▶ PASSAGE SHOWN
┄┄┄┄┄┄┄┄┄┄

These are movies about which you could say, “That’s
Not Entertainment.” They’re not “rides” or “diversions.”
They are galvanizing experiences that place squarely in your face
all the stuff Hollywood usually presumes you go to the movies to
get away from. Films that rearrange your head, that challenge
your bedrock ideas about life and love and the big sleep. Consciousness-expanders,
in other words, but rarely in a pleasant way. Thank God for them.
Bad Lieutenant (1992)
Betting money he doesn’t have, letting robbery suspects walk, boozing
it up with whores, smoking heroin with a gamine-ish smack connoisseur,
pulling over a pair of bridge-and-tunnelers and pulling out—no,
it’s too much. Harvey Keitel’s performance as the world’s most rotten
cop has a stunning, savage honesty. Stripped naked and howling,
he’s an open wound, the supreme passion player in what is, finally,
a tale of redemption and one of the few truly religious films of
the 20th century.
Bonnie and Clyde (1967)
As shocking and stomach-churning as the picture’s legendary ambush-atrocity
ending is, it only really works in context—that is, after you’ve
spent more than an hour and a half getting to like the messed-up,
bumbling, perhaps-not-quite-irredeemable criminals who are on the
receiving end of a seemingly endless hail of bullets. (Their demise
takes up only 21 seconds of screen time, but you’re praying “Make
it stop!” throughout.) Outlaw lovers, incarnated by two of Hollywood’s
most physically beautiful stars (Warren Beatty and Faye Dunaway),
are reduced to carrion in nothing flat, and the rest is silence—deafening
silence.
Boys Don’t Cry (1999)
“I don’t know who I am.” Such is the plaint of, well, just about
everybody in this world at one time or another. Brandon Teena’s
problem was that she did know who she was, but her body did
not conform to it. Or perhaps that’s not it at all. Director Kim
berly Peirce’s debut feature tells the true story of a Nebraskan
girl (played, in a career-making performance, by Hilary Swank) who
passed herself off as a boy and, in so doing, helped other girls
find themselves. Boys Don’t Cry would be powerful and provocative
enough if all it did was make you think hard about the difficult
questions it raises concerning identity and difference. But the
movie goes even further by showing how simple human violence can
render such questions moot.

┄┄┄┄┄┄┄┄┄┄

▶ INFORMATION SHOWN

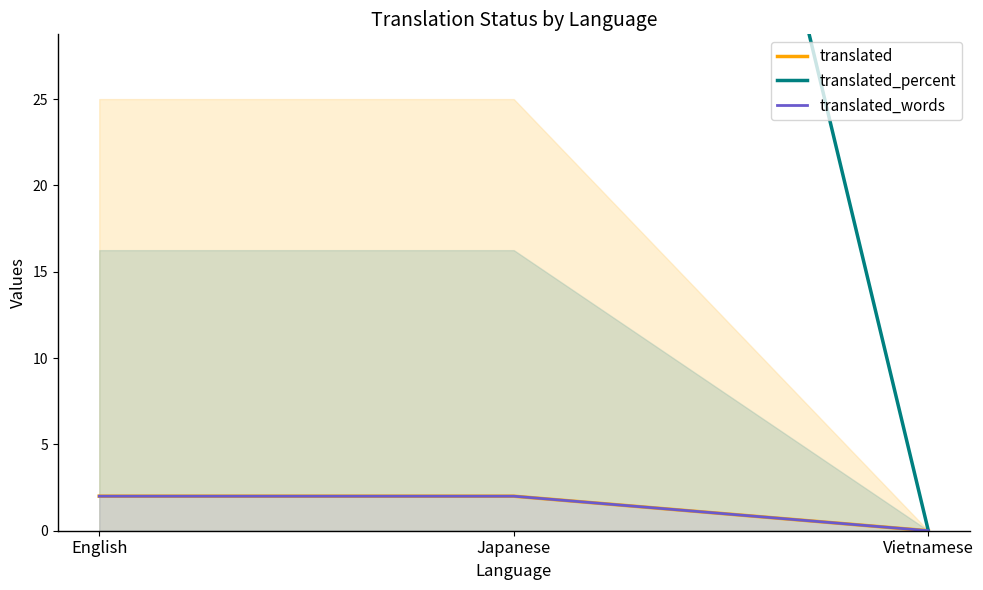

The value of translated_words at Vietnamese is 0. True or false?

True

┄┄┄┄┄┄┄┄┄┄

▶ TASK REQUIREMENTS
1 - Sum up the piece on unsettling films in two sentences.
2 - From the piece on unsettling films, quote the stretch from "Bad Lieutenant (1992)" through "the 20th century.".

▶ RESULTS FOR THE EXERCISE
1 - The piece praises films that confront viewers with what Hollywood usually lets them escape and that challenge their basic ideas about life and love. It singles out Bad Lieutenant for Harvey Keitel's savagely honest turn as a rotten cop in a tale of redemption, Bonnie and Clyde for a shocking ambush ending that works because viewers have come to like the criminals, and Boys Don't Cry for the true story of a Nebraskan girl who passed herself off as a boy, raising questions about identity that violence renders moot.

2 -
Bad Lieutenant (1992)
Betting money he doesn’t have, letting robbery suspects walk, boozing
it up with whores, smoking heroin with a gamine-ish smack connoisseur,
pulling over a pair of bridge-and-tunnelers and pulling out—no,
it’s too much. Harvey Keitel’s performance as the world’s most rotten
cop has a stunning, savage honesty. Stripped naked and howling,
he’s an open wound, the supreme passion player in what is, finally,
a tale of redemption and one of the few truly religious films of
the 20th century.